If I could live vicariously through someone, I would pick someone who gets to sleep through the night.
me: [running from the police] you’ll never catch me!
cop: [unplugs the treadmill]
A few years ago I accidentally left one of my kids at the Alamo. It wasn’t too bad, it was less than 20 minutes when we realized. The problem is now, at 17, anytime she wants something she says, “REMEMBER THE ALAMO?” and my mom guilt takes over and she gets whatever she wants.
Gonna teach myself how to play the bagpipes. Wonder if I should tell the neighbors
doctor: describe your average night
me: they wear suits of armor
doctor: no I mean at bedtime
me: they probably take it off
I love writing tweets but what I really want to do is direct and produce them
Crocodile: “See ya later alligator.”
Alligator: “yeah, I don’t do that anymore Jeff.”
My horny ass could NOT have a banana cleaner 😭
You can tell you’re getting old when the barber spends less time on the top of your head and more time on your ears.
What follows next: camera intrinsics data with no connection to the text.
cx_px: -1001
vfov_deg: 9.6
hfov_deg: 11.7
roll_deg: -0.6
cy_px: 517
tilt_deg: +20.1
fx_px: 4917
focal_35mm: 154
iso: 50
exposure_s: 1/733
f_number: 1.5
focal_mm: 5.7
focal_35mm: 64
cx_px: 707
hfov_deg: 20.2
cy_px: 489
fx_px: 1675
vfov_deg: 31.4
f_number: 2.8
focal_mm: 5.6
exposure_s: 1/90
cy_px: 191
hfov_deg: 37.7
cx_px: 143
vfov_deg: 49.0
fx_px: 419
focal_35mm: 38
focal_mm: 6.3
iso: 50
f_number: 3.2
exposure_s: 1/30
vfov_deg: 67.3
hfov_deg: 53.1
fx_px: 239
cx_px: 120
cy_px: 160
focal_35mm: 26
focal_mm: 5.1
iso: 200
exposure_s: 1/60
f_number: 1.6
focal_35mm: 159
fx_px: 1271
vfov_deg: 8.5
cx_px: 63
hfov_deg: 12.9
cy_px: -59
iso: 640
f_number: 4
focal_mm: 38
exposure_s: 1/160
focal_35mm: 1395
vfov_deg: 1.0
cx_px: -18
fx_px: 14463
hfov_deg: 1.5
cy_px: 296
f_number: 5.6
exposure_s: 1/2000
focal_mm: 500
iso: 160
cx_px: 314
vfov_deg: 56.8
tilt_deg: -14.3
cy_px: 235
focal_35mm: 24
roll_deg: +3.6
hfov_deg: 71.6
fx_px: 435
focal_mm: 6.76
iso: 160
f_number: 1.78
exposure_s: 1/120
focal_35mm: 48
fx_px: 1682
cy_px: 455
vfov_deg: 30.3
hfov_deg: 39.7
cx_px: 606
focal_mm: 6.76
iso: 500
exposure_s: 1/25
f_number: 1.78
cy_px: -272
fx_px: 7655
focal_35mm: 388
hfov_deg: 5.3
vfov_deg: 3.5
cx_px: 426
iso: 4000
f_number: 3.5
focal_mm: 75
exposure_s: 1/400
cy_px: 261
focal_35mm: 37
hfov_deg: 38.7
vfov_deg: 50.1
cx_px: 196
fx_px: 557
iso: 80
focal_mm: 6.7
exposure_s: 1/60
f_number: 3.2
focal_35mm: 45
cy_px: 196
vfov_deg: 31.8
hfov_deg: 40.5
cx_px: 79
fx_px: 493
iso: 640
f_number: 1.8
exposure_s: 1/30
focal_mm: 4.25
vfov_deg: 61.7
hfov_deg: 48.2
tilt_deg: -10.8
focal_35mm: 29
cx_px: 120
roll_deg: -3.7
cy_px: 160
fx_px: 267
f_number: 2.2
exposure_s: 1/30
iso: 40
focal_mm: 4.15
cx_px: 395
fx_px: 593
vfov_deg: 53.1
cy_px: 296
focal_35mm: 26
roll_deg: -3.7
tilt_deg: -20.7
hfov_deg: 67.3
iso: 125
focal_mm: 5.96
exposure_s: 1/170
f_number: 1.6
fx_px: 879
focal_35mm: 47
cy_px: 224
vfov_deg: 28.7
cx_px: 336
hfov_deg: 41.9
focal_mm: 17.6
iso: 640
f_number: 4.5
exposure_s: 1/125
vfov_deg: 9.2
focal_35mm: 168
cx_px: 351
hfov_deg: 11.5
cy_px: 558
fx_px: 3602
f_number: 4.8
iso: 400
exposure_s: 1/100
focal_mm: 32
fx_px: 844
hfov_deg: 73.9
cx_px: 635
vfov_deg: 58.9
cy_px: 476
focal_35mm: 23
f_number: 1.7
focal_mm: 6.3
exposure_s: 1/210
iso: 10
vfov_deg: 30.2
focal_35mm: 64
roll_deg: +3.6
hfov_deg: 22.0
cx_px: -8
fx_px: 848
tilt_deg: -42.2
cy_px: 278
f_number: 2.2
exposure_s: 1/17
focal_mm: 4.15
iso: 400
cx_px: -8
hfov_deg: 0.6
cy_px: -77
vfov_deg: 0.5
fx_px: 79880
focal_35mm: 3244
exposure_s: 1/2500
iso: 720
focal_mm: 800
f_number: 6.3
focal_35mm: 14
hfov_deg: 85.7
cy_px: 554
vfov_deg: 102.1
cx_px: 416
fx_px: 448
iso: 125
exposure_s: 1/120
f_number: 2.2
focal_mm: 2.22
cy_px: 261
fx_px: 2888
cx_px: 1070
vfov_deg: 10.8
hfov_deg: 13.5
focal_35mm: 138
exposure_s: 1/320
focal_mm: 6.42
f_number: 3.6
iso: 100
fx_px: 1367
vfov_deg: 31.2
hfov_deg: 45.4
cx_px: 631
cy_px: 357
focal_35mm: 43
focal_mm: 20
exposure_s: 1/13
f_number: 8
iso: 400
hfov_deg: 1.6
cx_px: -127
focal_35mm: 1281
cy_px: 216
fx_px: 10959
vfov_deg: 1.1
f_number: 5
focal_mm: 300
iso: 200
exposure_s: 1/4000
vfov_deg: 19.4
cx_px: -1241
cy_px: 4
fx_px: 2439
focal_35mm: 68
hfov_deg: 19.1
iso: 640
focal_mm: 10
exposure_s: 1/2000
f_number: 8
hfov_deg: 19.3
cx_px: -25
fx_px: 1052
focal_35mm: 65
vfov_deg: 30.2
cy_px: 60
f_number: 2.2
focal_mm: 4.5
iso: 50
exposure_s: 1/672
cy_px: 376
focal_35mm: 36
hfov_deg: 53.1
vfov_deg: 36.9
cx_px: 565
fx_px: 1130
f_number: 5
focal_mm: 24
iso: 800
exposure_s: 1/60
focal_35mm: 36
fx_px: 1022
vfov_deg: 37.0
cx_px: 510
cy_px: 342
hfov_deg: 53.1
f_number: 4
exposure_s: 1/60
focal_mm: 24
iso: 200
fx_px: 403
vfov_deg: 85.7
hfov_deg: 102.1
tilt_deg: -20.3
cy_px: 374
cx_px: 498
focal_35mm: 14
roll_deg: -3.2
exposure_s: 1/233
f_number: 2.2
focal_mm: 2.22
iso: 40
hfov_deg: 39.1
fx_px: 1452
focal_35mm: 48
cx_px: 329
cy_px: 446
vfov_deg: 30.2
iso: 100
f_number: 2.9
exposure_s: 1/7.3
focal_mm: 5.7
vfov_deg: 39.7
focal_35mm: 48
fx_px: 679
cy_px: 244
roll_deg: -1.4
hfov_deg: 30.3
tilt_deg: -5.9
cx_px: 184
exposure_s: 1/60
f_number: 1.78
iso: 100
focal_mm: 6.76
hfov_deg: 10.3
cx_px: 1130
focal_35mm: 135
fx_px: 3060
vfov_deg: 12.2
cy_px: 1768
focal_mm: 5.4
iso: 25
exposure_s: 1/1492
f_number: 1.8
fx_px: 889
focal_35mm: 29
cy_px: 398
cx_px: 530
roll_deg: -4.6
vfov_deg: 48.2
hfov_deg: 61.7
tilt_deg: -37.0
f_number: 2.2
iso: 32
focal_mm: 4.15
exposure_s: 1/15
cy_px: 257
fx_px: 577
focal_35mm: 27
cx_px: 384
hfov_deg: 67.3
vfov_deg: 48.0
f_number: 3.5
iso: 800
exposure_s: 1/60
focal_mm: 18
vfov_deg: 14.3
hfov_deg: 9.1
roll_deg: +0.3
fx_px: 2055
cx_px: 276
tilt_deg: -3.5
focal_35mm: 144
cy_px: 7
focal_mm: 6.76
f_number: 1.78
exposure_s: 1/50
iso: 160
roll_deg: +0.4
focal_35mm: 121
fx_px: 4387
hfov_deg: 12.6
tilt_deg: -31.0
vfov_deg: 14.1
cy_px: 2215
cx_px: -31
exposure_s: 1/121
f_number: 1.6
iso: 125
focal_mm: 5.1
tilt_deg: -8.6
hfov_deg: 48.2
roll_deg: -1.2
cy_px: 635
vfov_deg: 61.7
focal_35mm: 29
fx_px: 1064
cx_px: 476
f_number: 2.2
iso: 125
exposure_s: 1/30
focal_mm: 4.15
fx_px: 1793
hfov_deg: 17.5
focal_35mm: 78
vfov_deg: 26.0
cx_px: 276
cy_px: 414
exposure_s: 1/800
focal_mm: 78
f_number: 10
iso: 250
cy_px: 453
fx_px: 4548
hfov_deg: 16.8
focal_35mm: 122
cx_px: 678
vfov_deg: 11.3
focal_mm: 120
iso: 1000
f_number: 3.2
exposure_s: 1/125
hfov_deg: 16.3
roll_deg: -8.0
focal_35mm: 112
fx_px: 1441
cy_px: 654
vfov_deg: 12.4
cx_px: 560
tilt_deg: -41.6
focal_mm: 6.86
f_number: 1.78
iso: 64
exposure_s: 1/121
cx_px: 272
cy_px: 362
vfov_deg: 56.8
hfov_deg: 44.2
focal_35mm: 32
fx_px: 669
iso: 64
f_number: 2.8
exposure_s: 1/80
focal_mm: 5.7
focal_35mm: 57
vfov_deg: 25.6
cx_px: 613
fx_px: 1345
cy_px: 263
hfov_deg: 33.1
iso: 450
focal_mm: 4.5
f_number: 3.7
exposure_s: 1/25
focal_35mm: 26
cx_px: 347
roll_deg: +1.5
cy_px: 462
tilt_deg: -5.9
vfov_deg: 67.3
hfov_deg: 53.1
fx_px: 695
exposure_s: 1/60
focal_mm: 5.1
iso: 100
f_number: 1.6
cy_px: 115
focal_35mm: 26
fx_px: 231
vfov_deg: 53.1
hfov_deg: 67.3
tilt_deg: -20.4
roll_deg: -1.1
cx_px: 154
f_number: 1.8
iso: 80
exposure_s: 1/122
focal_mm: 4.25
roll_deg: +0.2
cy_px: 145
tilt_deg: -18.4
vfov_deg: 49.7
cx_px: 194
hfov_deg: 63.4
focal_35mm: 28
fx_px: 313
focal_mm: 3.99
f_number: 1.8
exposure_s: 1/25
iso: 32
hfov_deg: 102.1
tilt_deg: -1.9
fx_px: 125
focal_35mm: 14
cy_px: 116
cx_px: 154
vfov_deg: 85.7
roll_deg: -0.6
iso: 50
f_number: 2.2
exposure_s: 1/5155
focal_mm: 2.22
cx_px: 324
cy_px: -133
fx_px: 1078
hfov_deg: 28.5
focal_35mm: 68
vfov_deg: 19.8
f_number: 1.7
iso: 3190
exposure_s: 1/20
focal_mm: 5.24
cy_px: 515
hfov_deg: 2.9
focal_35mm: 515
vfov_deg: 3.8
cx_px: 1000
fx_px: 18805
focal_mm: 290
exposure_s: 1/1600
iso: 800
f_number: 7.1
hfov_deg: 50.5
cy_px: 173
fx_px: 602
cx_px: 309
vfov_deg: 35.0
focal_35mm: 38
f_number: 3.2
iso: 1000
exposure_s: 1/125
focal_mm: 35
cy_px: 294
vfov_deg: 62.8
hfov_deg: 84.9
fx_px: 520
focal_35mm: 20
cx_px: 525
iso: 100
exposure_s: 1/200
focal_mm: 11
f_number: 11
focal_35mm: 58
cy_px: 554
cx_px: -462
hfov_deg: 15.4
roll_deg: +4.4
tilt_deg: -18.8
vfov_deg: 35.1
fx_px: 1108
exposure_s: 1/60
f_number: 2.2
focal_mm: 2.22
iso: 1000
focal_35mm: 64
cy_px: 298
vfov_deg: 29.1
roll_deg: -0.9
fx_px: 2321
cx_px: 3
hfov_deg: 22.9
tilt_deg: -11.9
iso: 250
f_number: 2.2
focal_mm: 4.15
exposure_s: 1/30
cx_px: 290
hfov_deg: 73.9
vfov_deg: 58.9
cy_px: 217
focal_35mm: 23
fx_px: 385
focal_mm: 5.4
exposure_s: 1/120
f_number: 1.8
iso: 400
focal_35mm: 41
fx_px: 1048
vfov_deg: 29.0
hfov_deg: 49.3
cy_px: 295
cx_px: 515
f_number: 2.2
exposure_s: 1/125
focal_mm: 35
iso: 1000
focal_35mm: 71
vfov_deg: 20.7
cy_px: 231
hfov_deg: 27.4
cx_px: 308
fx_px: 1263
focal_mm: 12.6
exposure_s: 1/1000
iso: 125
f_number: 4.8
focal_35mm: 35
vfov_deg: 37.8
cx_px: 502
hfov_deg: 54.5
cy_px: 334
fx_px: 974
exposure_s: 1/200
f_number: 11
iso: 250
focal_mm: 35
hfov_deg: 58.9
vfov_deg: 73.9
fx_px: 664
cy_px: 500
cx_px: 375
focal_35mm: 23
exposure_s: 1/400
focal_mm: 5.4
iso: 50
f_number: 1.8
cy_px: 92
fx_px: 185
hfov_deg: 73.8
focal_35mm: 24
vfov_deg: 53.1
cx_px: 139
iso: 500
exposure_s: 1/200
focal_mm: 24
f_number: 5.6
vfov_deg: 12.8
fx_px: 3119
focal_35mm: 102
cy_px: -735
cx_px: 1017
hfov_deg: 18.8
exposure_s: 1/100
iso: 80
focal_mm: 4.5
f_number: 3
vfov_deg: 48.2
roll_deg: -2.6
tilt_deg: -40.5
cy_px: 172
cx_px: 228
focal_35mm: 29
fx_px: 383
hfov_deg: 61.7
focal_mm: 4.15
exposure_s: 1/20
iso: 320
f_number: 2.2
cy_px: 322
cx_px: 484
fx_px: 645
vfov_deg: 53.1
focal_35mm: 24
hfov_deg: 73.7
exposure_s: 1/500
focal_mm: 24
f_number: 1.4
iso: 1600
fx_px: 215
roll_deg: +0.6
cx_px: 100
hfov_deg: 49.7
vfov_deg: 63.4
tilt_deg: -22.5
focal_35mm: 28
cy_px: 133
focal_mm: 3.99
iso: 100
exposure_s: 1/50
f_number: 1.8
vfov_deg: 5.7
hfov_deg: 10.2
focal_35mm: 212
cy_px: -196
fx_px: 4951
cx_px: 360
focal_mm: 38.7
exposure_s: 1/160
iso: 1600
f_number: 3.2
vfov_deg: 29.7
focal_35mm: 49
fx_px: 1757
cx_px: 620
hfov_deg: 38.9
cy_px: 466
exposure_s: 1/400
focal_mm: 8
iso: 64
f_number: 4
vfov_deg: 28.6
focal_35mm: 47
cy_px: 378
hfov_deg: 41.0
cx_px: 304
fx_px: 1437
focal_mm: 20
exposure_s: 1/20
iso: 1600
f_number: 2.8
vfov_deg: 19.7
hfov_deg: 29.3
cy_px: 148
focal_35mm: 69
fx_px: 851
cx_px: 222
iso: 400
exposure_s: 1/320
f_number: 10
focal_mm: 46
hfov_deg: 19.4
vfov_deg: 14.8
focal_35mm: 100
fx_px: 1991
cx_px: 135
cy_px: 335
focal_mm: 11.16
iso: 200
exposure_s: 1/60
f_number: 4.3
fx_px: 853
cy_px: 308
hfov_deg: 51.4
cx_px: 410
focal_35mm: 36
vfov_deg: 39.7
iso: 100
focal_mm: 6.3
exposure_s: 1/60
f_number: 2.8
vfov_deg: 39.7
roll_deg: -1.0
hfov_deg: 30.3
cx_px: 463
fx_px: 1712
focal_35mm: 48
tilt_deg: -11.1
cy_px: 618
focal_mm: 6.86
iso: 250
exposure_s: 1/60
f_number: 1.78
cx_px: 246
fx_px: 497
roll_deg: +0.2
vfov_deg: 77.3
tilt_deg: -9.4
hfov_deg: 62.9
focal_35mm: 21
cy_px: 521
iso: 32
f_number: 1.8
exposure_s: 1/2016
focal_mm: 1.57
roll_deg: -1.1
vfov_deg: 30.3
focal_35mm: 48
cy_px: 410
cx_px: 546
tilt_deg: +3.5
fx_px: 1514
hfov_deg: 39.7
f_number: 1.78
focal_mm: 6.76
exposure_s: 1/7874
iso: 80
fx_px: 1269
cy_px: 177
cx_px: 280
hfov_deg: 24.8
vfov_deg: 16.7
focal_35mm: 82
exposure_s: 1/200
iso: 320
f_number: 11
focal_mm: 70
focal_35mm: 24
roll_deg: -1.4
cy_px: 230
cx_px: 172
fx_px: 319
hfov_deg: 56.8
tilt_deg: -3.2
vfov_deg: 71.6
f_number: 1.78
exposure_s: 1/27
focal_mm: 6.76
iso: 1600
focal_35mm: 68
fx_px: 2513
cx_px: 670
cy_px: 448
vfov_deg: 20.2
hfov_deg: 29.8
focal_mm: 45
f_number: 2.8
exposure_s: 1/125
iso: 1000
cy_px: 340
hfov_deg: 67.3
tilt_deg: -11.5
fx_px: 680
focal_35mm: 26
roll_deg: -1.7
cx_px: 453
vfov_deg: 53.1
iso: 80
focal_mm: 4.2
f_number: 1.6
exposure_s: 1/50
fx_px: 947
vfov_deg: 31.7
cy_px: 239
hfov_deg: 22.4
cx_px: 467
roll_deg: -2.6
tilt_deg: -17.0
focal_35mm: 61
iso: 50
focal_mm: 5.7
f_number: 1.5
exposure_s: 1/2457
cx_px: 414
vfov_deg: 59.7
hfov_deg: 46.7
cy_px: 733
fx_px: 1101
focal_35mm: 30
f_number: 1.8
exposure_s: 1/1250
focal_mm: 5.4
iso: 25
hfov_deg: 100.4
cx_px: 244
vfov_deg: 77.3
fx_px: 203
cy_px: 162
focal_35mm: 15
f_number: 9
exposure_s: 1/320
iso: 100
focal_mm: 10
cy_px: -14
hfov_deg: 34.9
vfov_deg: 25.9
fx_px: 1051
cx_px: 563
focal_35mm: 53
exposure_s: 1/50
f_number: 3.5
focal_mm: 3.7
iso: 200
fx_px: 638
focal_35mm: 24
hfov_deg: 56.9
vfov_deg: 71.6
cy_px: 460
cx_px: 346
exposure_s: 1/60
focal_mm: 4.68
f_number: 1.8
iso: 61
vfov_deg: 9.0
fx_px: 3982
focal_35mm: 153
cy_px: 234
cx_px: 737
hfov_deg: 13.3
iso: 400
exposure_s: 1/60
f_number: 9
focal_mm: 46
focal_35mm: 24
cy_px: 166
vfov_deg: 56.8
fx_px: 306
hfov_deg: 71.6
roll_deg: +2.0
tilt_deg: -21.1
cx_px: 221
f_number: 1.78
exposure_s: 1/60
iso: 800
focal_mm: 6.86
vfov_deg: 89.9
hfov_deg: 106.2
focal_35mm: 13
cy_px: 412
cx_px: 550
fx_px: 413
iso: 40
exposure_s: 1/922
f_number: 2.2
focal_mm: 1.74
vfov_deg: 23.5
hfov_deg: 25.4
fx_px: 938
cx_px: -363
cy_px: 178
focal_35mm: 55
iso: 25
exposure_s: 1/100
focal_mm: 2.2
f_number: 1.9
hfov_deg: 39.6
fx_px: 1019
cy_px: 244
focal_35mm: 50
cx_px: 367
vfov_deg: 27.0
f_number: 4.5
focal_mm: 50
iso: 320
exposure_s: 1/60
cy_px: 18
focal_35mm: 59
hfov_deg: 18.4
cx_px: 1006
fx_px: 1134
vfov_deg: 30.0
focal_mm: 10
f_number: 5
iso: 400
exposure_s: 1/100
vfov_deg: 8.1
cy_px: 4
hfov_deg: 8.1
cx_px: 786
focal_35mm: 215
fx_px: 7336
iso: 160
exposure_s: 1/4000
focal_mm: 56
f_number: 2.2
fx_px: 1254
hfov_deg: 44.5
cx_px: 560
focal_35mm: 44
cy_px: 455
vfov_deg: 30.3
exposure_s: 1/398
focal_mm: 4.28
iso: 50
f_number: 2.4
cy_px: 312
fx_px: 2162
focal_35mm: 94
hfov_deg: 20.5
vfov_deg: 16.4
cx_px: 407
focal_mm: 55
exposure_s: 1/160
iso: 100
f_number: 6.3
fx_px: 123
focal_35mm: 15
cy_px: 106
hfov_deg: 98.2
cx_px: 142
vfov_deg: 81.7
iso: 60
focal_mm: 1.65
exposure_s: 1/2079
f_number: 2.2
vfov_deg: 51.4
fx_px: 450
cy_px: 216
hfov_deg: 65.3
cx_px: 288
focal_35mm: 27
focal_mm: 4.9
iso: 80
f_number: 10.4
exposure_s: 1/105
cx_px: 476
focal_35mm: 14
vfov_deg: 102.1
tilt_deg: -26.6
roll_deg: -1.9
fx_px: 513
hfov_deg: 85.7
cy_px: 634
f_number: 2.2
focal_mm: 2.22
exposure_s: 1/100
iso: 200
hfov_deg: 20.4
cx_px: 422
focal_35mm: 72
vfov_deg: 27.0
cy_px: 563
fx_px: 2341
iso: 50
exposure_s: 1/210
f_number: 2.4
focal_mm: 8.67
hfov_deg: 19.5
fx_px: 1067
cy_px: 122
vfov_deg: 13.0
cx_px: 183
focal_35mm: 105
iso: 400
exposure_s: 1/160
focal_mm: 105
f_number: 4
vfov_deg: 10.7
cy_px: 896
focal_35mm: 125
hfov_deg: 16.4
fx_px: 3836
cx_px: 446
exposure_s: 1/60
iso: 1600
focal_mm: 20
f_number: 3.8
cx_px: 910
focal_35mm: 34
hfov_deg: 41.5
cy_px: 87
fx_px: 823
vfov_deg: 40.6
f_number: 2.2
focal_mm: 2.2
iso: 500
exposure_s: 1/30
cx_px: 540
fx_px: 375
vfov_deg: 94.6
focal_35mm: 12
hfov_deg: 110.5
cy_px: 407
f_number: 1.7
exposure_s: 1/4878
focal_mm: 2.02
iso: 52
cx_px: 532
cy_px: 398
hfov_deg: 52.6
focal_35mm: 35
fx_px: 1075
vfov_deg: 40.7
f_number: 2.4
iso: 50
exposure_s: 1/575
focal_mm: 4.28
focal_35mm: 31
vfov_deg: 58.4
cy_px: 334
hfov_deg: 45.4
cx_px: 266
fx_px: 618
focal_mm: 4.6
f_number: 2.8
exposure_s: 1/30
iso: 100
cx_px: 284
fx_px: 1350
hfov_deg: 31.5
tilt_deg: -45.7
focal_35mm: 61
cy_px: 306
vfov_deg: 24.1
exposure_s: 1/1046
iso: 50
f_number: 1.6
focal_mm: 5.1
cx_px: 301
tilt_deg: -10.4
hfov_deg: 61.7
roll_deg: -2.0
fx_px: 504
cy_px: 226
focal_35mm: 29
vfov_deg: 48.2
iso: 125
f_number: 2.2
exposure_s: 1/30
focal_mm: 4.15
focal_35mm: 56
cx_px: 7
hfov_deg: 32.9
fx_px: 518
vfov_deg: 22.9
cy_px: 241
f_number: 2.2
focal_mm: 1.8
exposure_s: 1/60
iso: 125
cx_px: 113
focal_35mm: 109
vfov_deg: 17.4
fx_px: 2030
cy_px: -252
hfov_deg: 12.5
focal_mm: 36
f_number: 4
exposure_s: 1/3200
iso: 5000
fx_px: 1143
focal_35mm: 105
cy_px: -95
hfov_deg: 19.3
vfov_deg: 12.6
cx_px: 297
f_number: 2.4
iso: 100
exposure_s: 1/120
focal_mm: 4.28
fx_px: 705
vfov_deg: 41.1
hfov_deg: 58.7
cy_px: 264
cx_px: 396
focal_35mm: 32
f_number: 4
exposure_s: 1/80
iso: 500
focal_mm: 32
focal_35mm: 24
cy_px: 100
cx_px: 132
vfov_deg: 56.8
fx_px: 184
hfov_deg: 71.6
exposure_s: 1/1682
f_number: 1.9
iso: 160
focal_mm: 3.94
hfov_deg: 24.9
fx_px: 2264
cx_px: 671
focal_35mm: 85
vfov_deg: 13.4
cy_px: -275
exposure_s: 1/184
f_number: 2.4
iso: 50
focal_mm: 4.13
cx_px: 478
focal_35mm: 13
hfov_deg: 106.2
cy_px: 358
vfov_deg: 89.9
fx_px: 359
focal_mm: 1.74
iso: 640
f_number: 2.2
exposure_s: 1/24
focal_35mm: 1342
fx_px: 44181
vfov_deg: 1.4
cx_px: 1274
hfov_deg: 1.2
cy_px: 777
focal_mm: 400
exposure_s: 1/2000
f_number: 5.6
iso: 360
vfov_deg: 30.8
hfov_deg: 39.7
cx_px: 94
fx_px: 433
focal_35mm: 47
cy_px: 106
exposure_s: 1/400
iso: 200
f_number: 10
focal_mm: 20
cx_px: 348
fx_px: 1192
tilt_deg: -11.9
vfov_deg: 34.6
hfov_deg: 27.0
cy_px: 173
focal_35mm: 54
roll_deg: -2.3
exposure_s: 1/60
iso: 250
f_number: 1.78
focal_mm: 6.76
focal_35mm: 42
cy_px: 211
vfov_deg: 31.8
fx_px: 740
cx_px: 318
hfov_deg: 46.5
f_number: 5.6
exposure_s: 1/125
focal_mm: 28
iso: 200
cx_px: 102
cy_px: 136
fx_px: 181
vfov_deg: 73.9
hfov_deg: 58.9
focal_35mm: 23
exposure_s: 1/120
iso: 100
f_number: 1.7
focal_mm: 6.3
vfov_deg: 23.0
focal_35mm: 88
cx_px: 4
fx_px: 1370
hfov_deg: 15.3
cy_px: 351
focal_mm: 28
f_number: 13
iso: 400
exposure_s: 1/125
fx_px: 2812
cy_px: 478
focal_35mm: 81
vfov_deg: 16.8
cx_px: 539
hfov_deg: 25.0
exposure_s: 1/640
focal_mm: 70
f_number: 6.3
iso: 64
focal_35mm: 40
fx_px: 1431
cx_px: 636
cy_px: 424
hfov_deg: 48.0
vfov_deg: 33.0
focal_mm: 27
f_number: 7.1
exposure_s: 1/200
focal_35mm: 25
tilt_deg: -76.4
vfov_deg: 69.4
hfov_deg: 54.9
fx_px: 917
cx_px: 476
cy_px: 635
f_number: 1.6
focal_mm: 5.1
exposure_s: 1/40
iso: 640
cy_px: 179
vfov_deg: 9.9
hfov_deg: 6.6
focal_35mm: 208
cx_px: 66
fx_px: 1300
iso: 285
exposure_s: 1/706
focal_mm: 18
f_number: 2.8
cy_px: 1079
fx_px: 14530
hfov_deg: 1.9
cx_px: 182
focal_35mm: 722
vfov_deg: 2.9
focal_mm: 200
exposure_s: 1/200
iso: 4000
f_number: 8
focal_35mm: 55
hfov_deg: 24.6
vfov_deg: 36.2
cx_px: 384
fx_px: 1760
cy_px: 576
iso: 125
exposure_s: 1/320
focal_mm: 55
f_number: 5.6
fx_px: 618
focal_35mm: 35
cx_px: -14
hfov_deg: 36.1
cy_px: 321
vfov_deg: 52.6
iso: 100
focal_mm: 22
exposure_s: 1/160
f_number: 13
“Hang out with different people everyday so the only person who knows you’ve been wearing the same outfit all week is you” – my fashion blog
A little boy looked at my tie the other day and told me that he really liked my leash.
I hope to stop crying soon.
I hate to say “I told you so”, so Im going to sing it.
If I commit suicide, it’ll be for a shallow reason, like unrequited texts. But the note I leave will mention world hunger at least 11 times.
My teacher told me not to worry about spelling because in the future there will be autocorrect and for that I am eternally grapefruit.
Yeah… My camera adds 30 pounds. But Photoshop takes it back off.
Airport Announcer: Please report any unattended items to TSA
Me: *sees random 3-year-old running around*
Me: *slowly reaches for phone*
I own 2 crabs. One is happy and the other is grumpy. The happy one is crab A.
The grumpy one is crab B.
If you tell me that something is just a hop, skip, and a jump away, I’m not going. That’s exercise.
Please make sure your kid’s middle name pairs well with their first name because you’ll be yelling that combo more than you think.
Attack today with a positive attitude. Absolutely destroy it with good vibes. Murder its family with hope.
Saw a homeless guy at McDonald’s begging for money, told him I’d buy him something to eat. He said no thanks, getting money for Taco Bell.